ENTRIES SUPPLIED:
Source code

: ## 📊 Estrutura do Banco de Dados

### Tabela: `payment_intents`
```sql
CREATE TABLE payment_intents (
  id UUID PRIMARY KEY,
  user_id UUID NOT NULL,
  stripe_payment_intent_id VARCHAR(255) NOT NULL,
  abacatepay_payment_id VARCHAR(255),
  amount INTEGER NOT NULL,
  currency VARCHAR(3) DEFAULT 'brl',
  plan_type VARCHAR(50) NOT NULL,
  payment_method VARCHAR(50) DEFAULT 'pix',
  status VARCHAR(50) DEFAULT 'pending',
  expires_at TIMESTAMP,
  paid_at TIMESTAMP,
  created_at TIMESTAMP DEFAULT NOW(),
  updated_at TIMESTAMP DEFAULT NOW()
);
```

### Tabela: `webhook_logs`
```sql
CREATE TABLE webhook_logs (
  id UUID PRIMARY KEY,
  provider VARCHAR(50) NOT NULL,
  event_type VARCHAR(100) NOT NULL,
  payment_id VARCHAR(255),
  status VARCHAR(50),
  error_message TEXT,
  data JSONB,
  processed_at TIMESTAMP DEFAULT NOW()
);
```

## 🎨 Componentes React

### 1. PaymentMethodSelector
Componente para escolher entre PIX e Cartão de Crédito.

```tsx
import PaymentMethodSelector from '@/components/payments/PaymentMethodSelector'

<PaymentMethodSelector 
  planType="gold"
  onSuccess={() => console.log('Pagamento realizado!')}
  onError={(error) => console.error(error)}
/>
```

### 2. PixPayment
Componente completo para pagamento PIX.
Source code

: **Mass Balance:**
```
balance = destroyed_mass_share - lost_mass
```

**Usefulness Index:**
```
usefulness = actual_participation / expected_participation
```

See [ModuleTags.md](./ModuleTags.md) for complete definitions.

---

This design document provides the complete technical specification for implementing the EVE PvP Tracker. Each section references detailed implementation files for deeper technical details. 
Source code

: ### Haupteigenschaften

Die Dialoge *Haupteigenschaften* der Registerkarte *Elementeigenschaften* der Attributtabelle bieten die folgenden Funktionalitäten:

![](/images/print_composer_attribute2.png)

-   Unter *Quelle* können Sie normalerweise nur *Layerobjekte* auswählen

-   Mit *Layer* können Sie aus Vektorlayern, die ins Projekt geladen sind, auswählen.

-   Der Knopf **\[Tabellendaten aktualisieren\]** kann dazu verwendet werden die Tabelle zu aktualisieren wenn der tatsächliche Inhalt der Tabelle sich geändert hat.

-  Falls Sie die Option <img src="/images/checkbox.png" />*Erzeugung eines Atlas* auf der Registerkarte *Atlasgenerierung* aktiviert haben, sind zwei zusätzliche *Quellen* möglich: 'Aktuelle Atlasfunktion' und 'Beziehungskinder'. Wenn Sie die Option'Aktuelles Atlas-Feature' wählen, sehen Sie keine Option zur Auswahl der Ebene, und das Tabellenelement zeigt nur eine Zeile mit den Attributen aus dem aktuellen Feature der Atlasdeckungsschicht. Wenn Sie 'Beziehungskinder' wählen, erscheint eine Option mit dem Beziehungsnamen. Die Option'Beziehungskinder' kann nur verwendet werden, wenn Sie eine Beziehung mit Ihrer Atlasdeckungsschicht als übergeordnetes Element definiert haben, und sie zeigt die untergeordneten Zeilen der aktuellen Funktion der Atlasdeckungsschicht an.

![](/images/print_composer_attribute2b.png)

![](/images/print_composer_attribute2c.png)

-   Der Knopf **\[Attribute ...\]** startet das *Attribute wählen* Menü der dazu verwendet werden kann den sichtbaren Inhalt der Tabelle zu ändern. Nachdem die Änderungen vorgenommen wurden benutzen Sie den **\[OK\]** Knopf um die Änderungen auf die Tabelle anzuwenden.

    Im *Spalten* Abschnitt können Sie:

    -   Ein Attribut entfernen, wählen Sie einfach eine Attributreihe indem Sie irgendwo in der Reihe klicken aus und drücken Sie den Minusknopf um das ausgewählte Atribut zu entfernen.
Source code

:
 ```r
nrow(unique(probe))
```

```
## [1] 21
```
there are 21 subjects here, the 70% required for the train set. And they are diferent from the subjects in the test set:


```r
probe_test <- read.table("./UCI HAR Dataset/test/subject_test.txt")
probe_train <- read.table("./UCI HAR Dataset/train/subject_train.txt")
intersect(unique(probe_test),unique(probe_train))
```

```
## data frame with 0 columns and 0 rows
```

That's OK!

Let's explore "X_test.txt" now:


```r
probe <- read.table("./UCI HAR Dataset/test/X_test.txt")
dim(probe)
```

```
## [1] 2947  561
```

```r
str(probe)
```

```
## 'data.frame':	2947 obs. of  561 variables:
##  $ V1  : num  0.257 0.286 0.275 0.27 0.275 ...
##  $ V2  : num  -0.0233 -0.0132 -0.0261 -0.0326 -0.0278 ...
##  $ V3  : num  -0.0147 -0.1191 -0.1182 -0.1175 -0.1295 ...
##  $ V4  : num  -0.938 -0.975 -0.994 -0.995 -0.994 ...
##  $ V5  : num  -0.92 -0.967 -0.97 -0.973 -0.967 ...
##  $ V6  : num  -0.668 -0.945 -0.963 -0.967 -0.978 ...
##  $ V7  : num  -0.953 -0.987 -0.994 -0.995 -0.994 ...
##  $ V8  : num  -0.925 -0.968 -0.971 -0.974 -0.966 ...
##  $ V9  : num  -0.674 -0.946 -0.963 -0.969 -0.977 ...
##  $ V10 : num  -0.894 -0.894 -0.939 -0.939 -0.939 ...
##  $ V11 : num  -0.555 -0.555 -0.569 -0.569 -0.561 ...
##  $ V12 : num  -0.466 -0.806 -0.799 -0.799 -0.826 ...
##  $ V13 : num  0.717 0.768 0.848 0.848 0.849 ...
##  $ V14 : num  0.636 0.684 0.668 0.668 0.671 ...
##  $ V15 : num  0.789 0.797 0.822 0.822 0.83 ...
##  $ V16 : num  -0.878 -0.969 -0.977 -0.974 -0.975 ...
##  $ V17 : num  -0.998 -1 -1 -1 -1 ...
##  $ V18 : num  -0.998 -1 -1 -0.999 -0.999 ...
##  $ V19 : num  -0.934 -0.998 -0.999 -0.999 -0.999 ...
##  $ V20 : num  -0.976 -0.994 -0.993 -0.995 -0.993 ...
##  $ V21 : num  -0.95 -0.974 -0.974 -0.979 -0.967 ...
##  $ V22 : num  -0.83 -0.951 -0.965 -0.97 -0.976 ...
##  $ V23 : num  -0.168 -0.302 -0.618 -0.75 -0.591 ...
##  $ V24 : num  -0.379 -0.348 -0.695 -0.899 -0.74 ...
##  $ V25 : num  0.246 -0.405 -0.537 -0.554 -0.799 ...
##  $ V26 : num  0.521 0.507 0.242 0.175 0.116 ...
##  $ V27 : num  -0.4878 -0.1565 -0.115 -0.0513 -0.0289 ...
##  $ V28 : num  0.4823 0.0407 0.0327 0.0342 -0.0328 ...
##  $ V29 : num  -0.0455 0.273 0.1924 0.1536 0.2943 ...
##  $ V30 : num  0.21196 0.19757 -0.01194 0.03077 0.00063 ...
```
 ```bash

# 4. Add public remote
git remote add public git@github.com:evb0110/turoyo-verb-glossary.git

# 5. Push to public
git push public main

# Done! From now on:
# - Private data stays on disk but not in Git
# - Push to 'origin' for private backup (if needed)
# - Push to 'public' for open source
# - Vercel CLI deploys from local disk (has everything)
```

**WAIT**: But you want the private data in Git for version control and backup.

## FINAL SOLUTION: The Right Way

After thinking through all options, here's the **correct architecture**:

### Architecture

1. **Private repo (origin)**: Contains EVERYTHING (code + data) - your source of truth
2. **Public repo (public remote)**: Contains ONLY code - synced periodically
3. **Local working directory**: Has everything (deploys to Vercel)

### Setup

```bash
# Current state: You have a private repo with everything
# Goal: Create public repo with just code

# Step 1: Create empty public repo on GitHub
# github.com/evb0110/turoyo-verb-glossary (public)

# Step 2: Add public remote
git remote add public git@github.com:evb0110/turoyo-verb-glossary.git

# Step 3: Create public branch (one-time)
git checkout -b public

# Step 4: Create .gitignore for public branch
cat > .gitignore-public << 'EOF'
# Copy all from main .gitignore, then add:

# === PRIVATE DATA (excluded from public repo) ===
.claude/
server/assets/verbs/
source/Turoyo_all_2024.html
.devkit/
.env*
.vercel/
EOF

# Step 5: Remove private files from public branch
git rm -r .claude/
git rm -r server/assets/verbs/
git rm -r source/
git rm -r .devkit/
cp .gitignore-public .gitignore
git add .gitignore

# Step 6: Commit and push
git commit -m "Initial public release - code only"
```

EXERCISE BRIEF: Using the material, find how many lines hold the word "DEFAULT". Give the number by itself.

TASK RESULT: 6